▶ [Instruction] Could you transcribe all of the data exactly and skip any pictures?

[Document understanding data]
----------------

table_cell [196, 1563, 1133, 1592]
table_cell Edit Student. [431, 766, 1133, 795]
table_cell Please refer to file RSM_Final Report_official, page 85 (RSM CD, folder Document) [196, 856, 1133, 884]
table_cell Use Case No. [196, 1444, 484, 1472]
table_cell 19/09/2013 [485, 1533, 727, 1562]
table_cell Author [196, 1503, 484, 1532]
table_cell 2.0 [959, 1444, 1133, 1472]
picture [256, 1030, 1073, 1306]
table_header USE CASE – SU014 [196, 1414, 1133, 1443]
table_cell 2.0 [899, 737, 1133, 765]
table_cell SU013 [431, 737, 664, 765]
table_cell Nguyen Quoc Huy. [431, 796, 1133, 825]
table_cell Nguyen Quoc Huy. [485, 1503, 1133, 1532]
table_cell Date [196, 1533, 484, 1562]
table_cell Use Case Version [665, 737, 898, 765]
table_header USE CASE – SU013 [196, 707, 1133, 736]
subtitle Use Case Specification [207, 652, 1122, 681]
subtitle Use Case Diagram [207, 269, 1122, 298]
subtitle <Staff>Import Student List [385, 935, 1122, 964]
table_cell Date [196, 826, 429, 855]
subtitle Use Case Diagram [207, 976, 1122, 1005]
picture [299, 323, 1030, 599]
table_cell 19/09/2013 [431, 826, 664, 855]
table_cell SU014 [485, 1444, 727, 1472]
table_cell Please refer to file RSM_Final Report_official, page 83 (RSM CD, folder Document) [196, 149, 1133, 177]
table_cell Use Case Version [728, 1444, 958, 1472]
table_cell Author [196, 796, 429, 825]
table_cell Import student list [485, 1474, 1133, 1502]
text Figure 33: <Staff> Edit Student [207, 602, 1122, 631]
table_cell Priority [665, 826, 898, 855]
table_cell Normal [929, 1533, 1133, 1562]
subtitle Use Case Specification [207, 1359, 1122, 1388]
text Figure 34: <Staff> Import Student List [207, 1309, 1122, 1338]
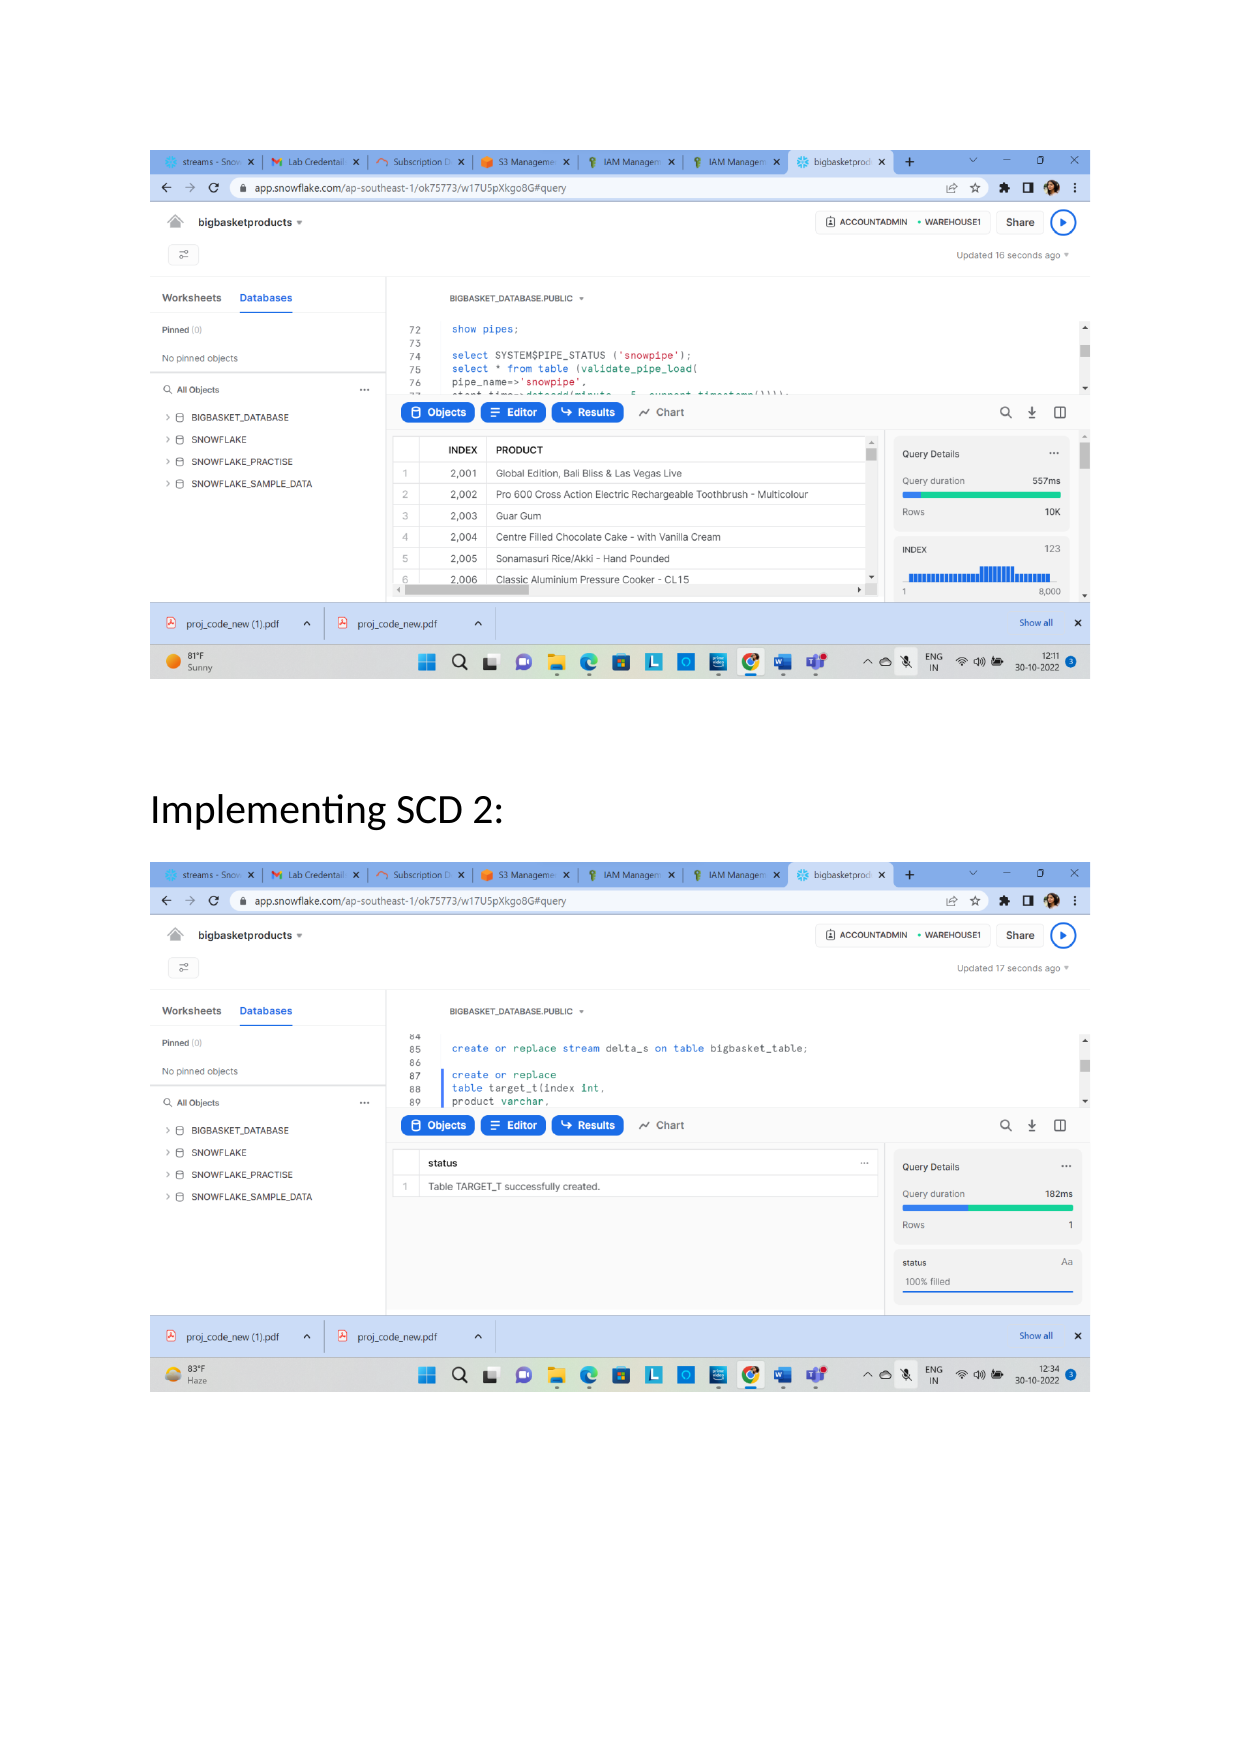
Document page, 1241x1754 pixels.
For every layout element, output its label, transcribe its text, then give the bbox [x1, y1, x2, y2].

picture [150, 862, 1091, 1392]
picture [150, 150, 1091, 679]
text Implementing SCD 2: [150, 783, 1090, 834]
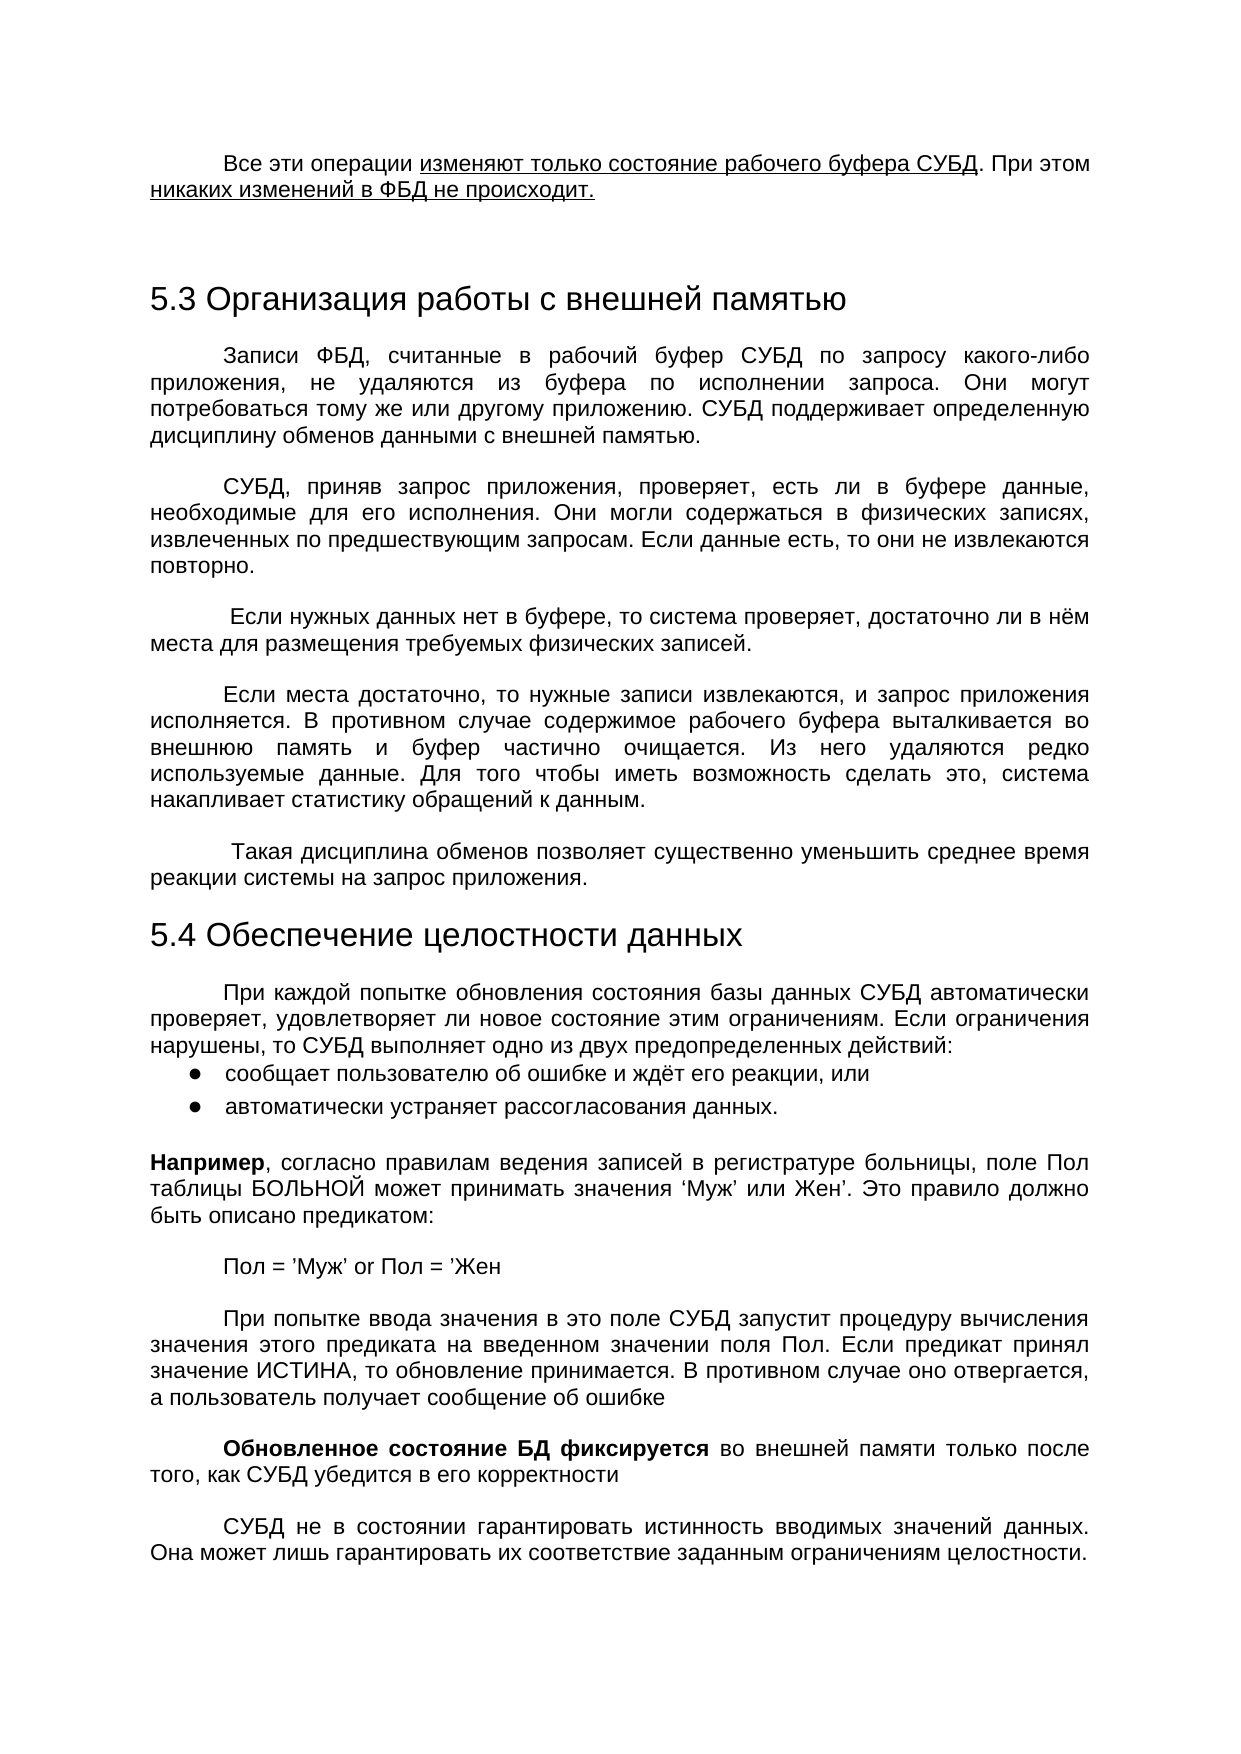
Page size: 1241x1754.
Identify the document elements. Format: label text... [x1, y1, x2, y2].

----------------

▶ [Reply]
table_cell [196, 1563, 1133, 1592]
table_cell Edit Student. [431, 766, 1133, 795]
table_cell Please refer to file RSM_Final Report_official, page 85 (RSM CD, folder Document) [196, 856, 1133, 884]
table_cell Use Case No. [196, 1444, 484, 1472]
table_cell 19/09/2013 [485, 1533, 727, 1562]
table_cell Author [196, 1503, 484, 1532]
table_cell 2.0 [959, 1444, 1133, 1472]
picture [256, 1030, 1073, 1306]
table_header USE CASE – SU014 [196, 1414, 1133, 1443]
table_cell 2.0 [899, 737, 1133, 765]
table_cell SU013 [431, 737, 664, 765]
table_cell Nguyen Quoc Huy. [431, 796, 1133, 825]
table_cell Nguyen Quoc Huy. [485, 1503, 1133, 1532]
table_cell Date [196, 1533, 484, 1562]
table_cell Use Case Version [665, 737, 898, 765]
table_header USE CASE – SU013 [196, 707, 1133, 736]
subtitle Use Case Specification [207, 652, 1122, 681]
subtitle Use Case Diagram [207, 269, 1122, 298]
subtitle <Staff>Import Student List [385, 935, 1122, 964]
table_cell Date [196, 826, 429, 855]
subtitle Use Case Diagram [207, 976, 1122, 1005]
picture [299, 323, 1030, 599]
table_cell 19/09/2013 [431, 826, 664, 855]
table_cell SU014 [485, 1444, 727, 1472]
table_cell Please refer to file RSM_Final Report_official, page 83 (RSM CD, folder Document) [196, 149, 1133, 177]
table_cell Use Case Version [728, 1444, 958, 1472]
table_cell Author [196, 796, 429, 825]
table_cell Import student list [485, 1474, 1133, 1502]
text Figure 33: <Staff> Edit Student [207, 602, 1122, 631]
table_cell Priority [665, 826, 898, 855]
table_cell Normal [929, 1533, 1133, 1562]
subtitle Use Case Specification [207, 1359, 1122, 1388]
text Figure 34: <Staff> Import Student List [207, 1309, 1122, 1338]
Document page, 1241x1754 pixels.
For every layout element, output its label, transcribe its text, then give the bbox [x1, y1, x2, y2].

picture [150, 862, 1091, 1392]
picture [150, 150, 1091, 679]
text Implementing SCD 2: [150, 783, 1090, 834]
Page size: 1241x1754.
Identify the document elements. Format: label text... [x1, y1, x2, y2].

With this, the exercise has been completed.